### What the task asks
Copy every line of text in the material below verbatim, omitting the pictures.

### Data segment
◇ ◇ ◇ ◇

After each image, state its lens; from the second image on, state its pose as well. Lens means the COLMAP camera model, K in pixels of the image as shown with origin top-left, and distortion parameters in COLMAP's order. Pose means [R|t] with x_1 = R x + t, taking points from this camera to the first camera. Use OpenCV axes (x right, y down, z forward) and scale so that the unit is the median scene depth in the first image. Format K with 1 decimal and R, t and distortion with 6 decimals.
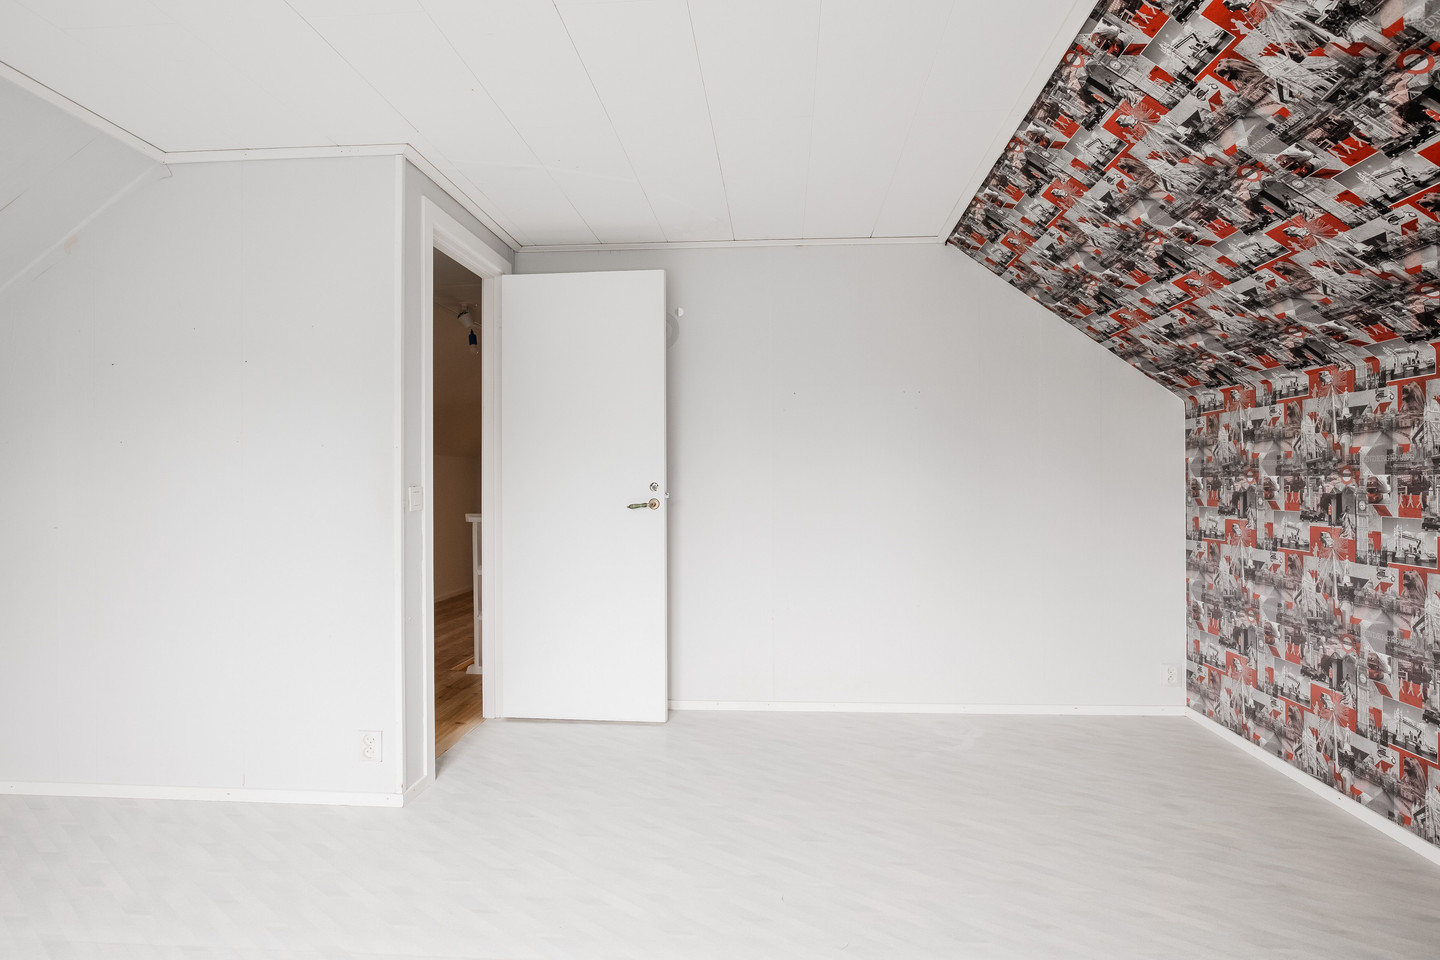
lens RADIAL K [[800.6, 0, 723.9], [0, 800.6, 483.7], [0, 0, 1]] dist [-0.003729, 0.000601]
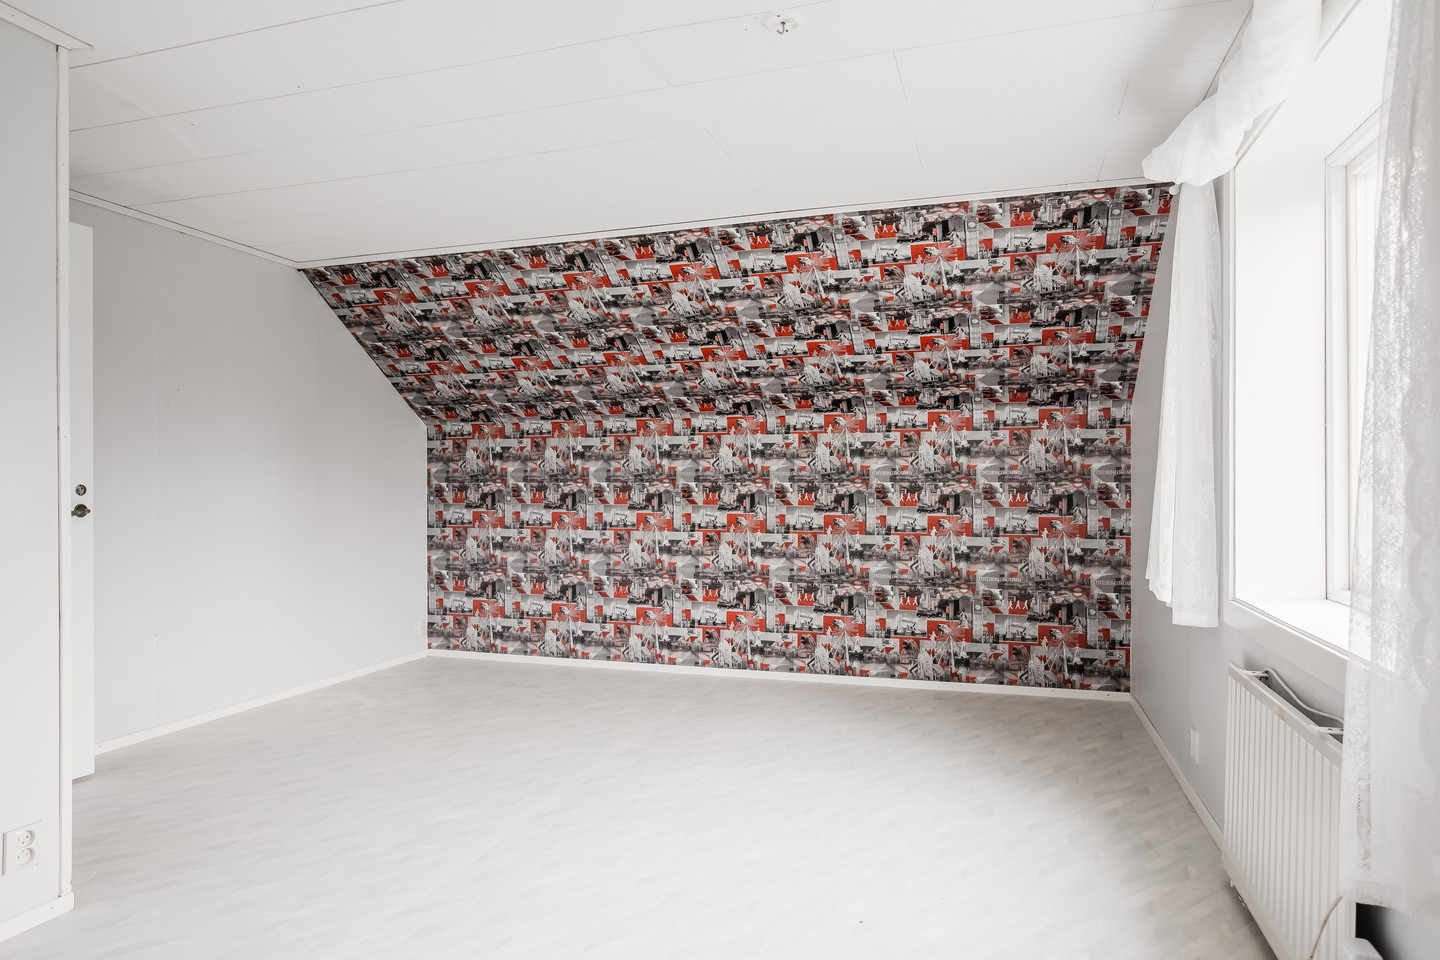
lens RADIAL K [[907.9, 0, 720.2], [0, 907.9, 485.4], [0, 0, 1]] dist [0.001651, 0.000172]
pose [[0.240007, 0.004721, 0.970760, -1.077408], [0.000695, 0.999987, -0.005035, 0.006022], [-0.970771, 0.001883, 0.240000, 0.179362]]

◇ ◇ ◇ ◇

### Your response
After each image, state its lens; from the second image on, state its pose as well. Lens means the COLMAP camera model, K in pixels of the image as shown with origin top-left, and distortion parameters in COLMAP's order. Pose means [R|t] with x_1 = R x + t, taking points from this camera to the first camera. Use OpenCV axes (x right, y down, z forward) and scale so that the unit is the median scene depth in the first image. Format K with 1 decimal and R, t and distortion with 6 decimals.
lens RADIAL K [[800.6, 0, 723.9], [0, 800.6, 483.7], [0, 0, 1]] dist [-0.003729, 0.000601]
lens RADIAL K [[907.9, 0, 720.2], [0, 907.9, 485.4], [0, 0, 1]] dist [0.001651, 0.000172]
pose [[0.240007, 0.004721, 0.970760, -1.077408], [0.000695, 0.999987, -0.005035, 0.006022], [-0.970771, 0.001883, 0.240000, 0.179362]]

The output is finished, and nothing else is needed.